Sunday, September 28, 2014

And the Enemy is Us ...



I am often in the lumber yard at my part-time job. I love it there: the physical labour, the view of the North Shore mountains, and the dragon flies that dance by in dramatic tango-like pauses. But what really excites me are the trains on the other side of the fence. Massive bulwarks of steel and iron driven by stone-faced engineers. Impossible to stop with an abrupt will their impassioned visages seem to say: travel at your peril, this track is ours. 

But then they do stop. Although it’s a slow glide to zero, the coupler slack rebounds with archetypical horror, of battling titans and havoc wrecking gods. It is the sound of bridges collapsing, a landslide of heavy metal burying a town of iron. The noise fills the air with echoes that reverberate for miles.

The first time I heard it I stepped into shock. I actually entertained thoughts that the Iron Workers Memorial Bridge had fallen down as it did once before some six decades prior. Now, however, it is just a minor thrill. What once scared me barely makes me jump. I have grown accustomed to its presence.

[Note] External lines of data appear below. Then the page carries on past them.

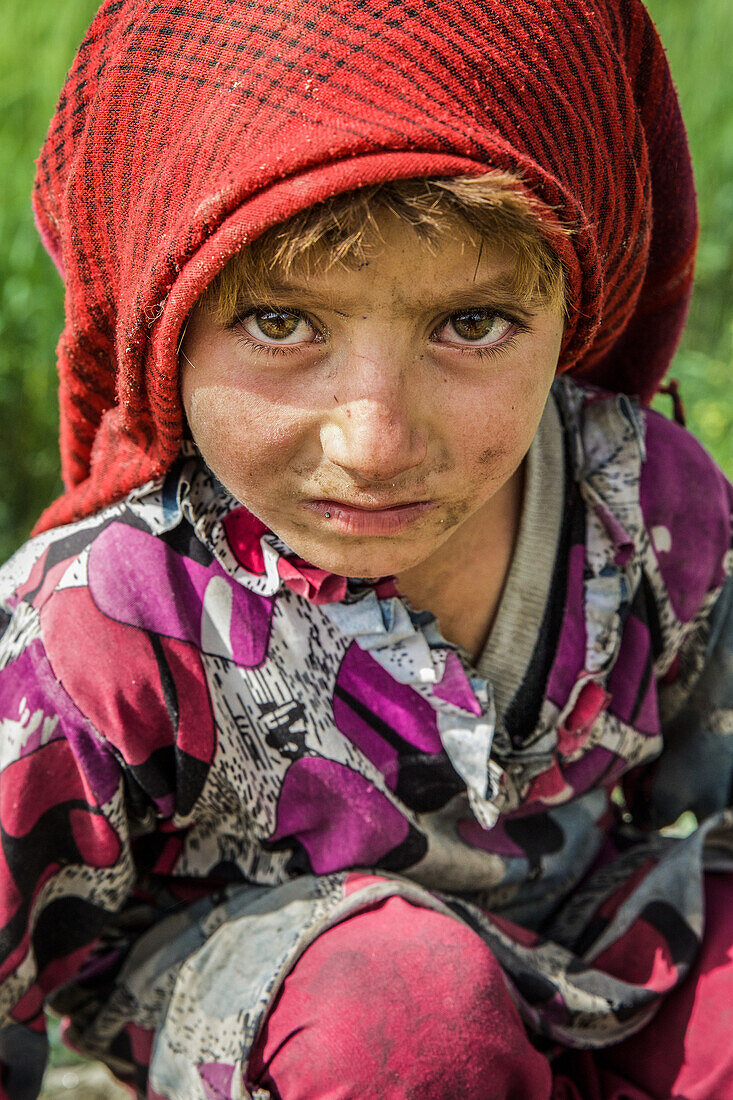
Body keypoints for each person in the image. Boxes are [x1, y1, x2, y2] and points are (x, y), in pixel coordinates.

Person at [0, 0, 731, 1097]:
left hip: (597, 956)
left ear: (578, 305)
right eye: (282, 323)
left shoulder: (641, 502)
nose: (375, 441)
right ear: (159, 311)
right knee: (404, 1014)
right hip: (305, 1022)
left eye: (473, 323)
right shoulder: (105, 619)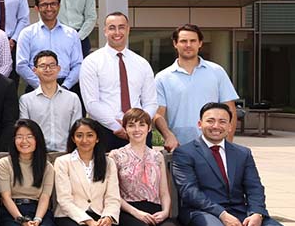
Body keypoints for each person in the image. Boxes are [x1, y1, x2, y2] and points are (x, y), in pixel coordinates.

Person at [154, 24, 239, 150]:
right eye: (183, 41)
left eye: (193, 41)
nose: (188, 45)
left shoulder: (217, 71)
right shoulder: (162, 77)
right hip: (180, 147)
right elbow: (157, 114)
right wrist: (168, 136)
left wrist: (228, 144)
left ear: (200, 43)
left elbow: (230, 109)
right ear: (175, 44)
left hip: (213, 146)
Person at [79, 12, 157, 150]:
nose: (117, 32)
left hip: (139, 133)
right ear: (105, 31)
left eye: (121, 27)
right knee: (107, 172)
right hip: (105, 131)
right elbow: (91, 103)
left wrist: (139, 125)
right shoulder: (91, 62)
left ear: (128, 30)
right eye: (112, 28)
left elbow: (150, 102)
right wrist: (117, 126)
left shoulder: (142, 63)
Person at [15, 0, 83, 91]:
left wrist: (65, 86)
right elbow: (21, 65)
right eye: (44, 5)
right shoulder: (27, 33)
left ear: (59, 6)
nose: (49, 8)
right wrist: (41, 87)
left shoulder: (72, 34)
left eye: (53, 4)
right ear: (37, 8)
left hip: (66, 87)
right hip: (36, 87)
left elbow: (78, 64)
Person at [19, 49, 82, 152]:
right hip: (37, 155)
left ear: (58, 69)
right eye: (43, 66)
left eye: (52, 65)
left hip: (66, 155)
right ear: (35, 70)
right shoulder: (26, 100)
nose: (48, 69)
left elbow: (77, 130)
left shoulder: (72, 98)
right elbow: (25, 132)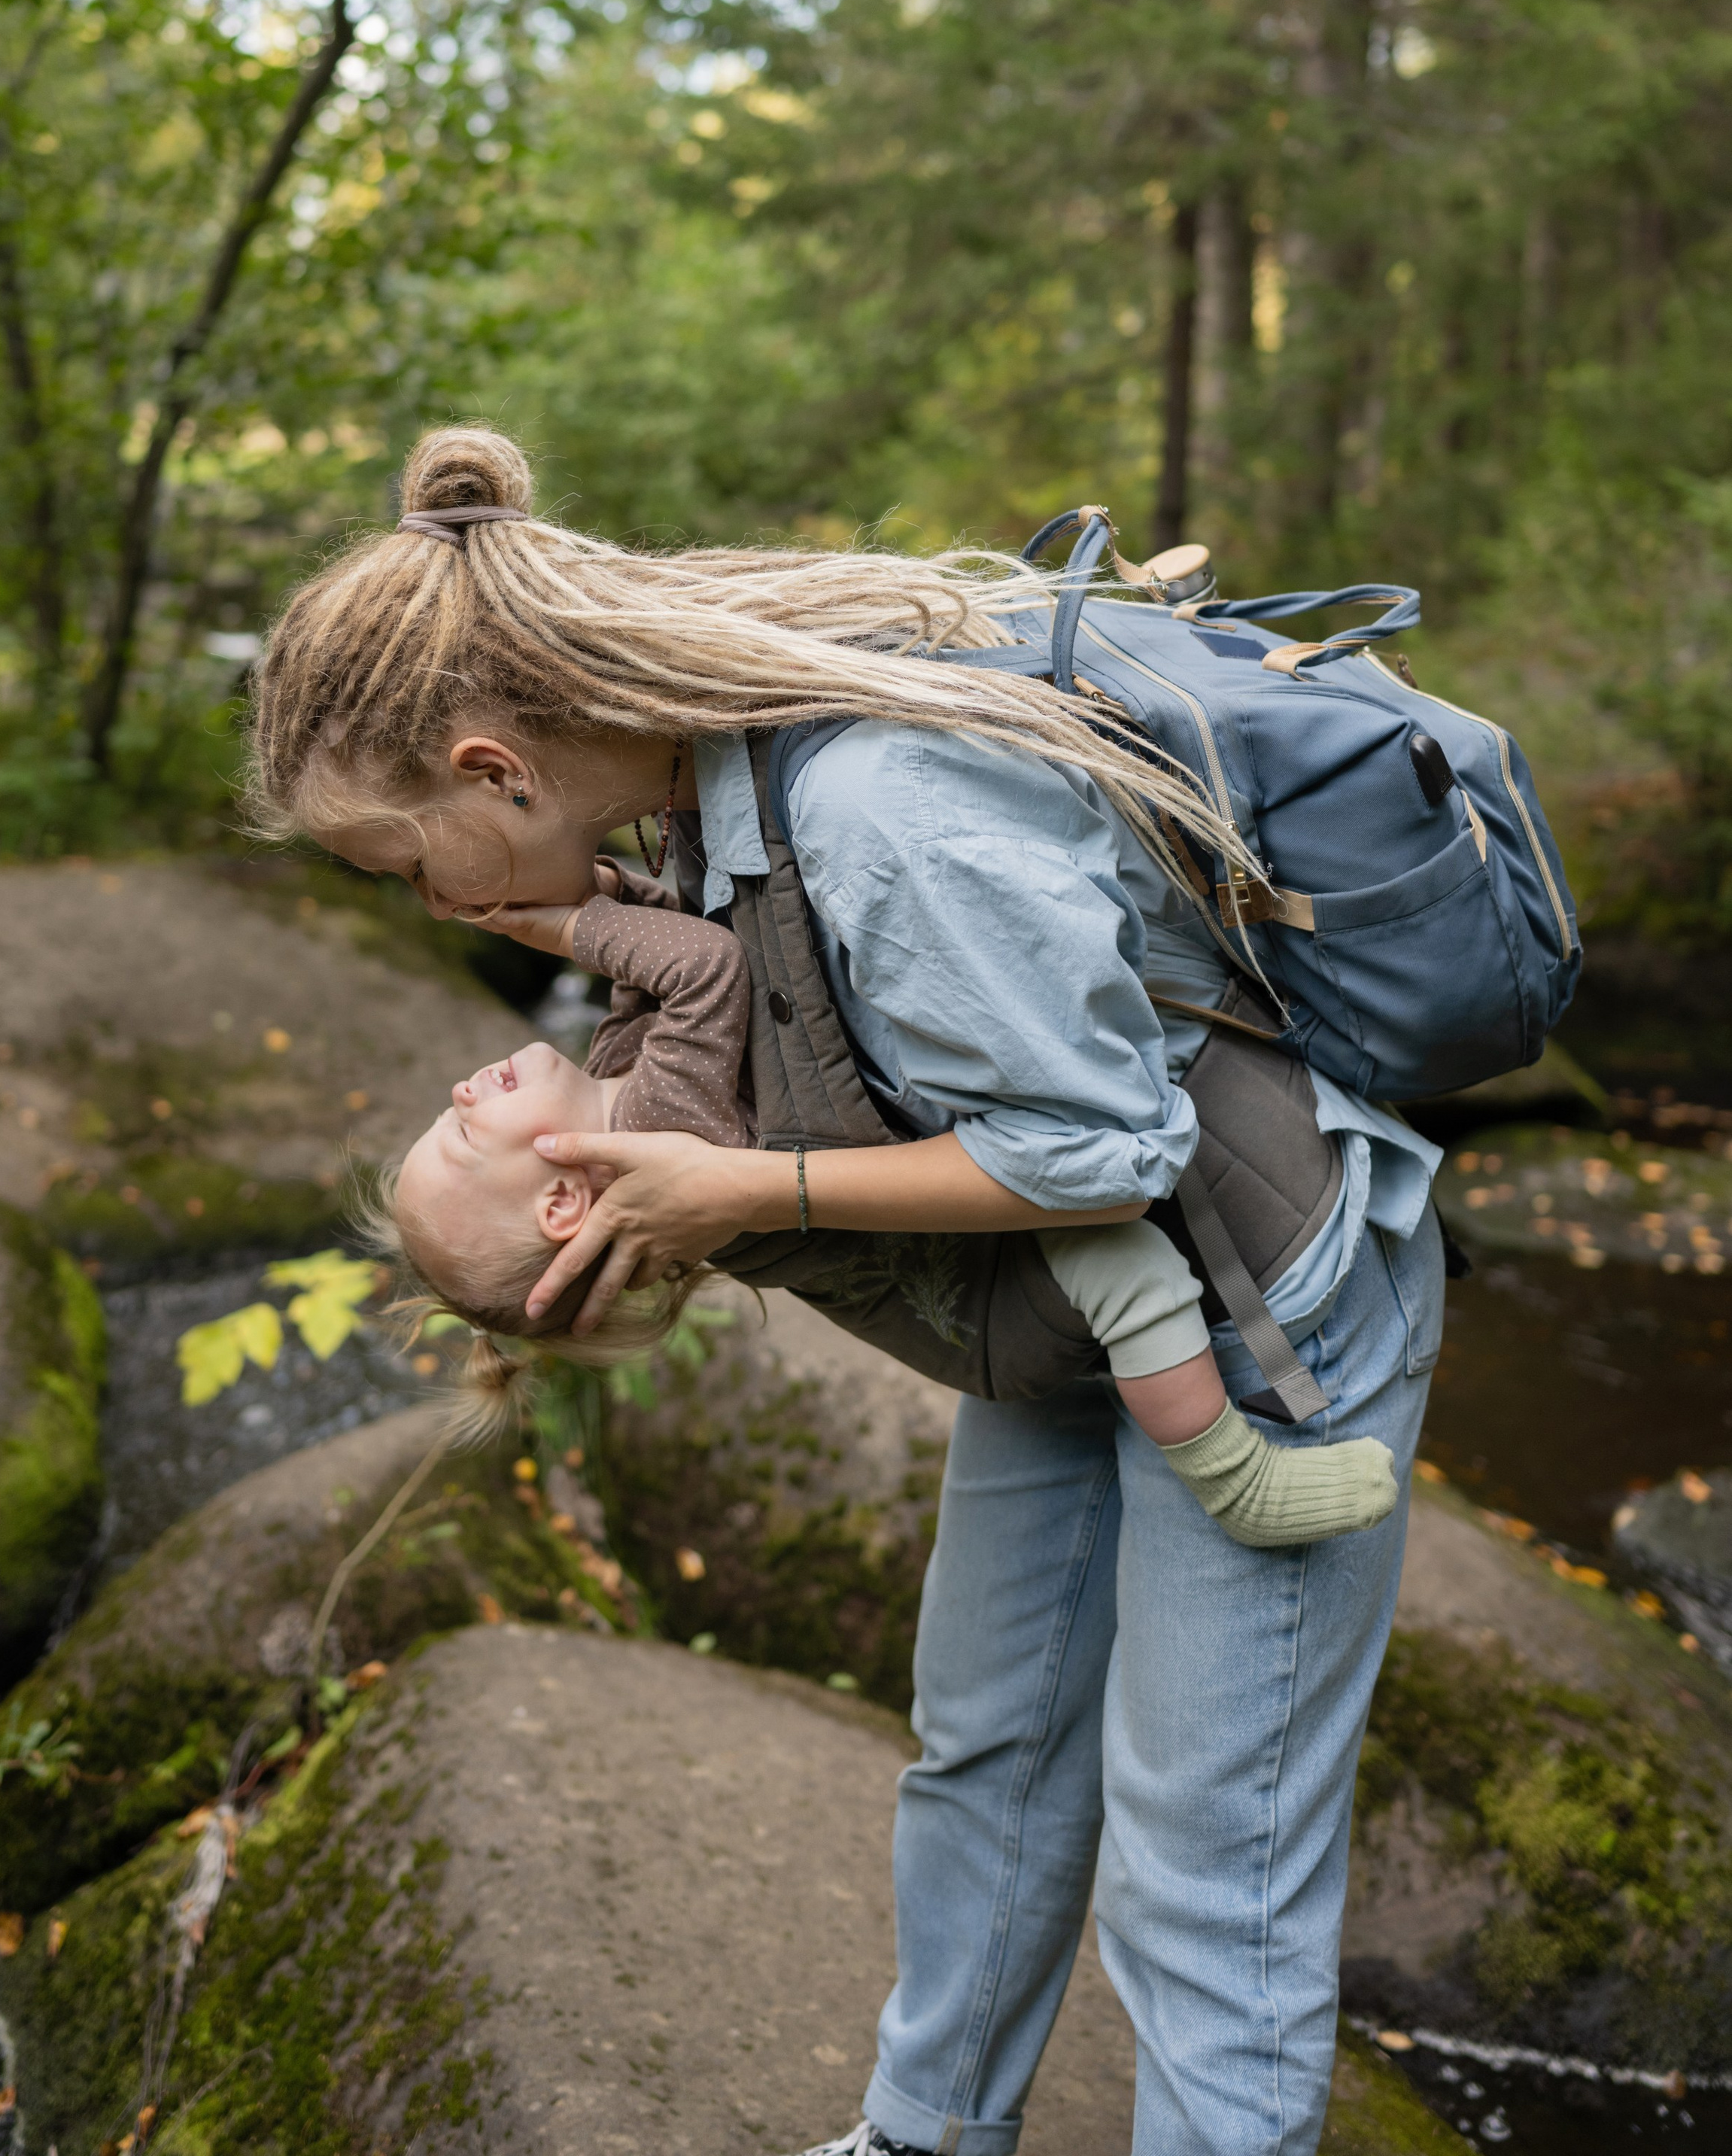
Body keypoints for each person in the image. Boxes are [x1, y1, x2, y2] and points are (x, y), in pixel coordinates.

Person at [251, 423, 1445, 2156]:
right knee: (984, 1748)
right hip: (1045, 1314)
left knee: (1207, 1862)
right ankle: (922, 2135)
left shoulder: (877, 808)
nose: (432, 905)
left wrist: (744, 1192)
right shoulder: (696, 804)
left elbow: (1105, 1152)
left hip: (1267, 1297)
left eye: (402, 864)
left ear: (493, 768)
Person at [370, 868, 1400, 1550]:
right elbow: (703, 967)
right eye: (461, 1131)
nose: (459, 1091)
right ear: (563, 1202)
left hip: (956, 1255)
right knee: (1126, 1266)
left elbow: (659, 957)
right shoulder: (655, 1128)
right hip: (997, 1288)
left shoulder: (622, 1093)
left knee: (1115, 1255)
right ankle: (1231, 1476)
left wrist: (606, 892)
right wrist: (572, 926)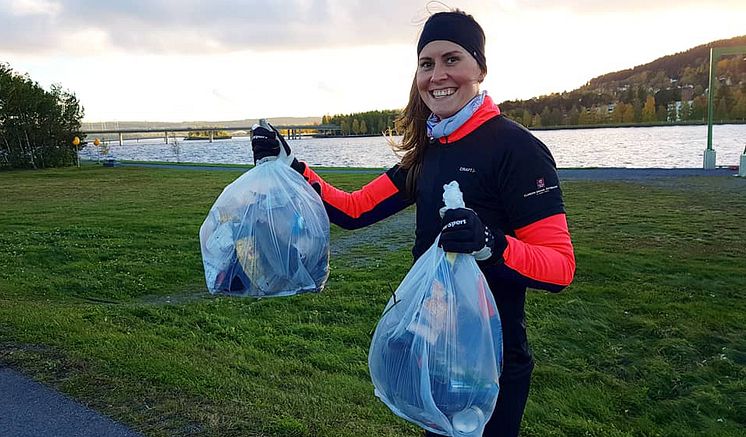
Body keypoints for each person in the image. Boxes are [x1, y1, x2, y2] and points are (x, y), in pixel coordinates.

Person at [252, 9, 575, 437]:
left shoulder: (517, 150)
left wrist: (490, 244)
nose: (437, 75)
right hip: (431, 351)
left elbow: (560, 267)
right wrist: (291, 166)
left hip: (490, 364)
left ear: (480, 67)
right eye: (427, 64)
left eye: (451, 59)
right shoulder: (429, 152)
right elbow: (354, 209)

I thought of this after reading a short interview with George Marshall, author of Don't Even Think About It: Why Our Brains Are Wired to Ignore Climate Change.In it he argues that the reason we treat a threat like ISIS with multinational immediacy and the international calamity of climate change with almost lackadaisical indifference is the nature of the enemy. With ISIS, the combatant is a known group of people who intend harm. With global warming, well ... the enemy is ... us. 

And therein lies the difference. Does any of us really mean harm when we fill up our gas tanks, turn the heat up or use air conditioning? Do we really have nefarious intent when we build our family home and buy cement for the  foundation or lumber for the frame? Don't we all just want to have a nice life? 

It is hard to fight against an enemy that smiles back at us in the mirror.

Although I agree with Mr Marshall's theory, mine is a little bit different. Like the trains and their tumultuous din, its hard to be scared of something with which we have grown far too familiar. And that familiarity is costing us dearly.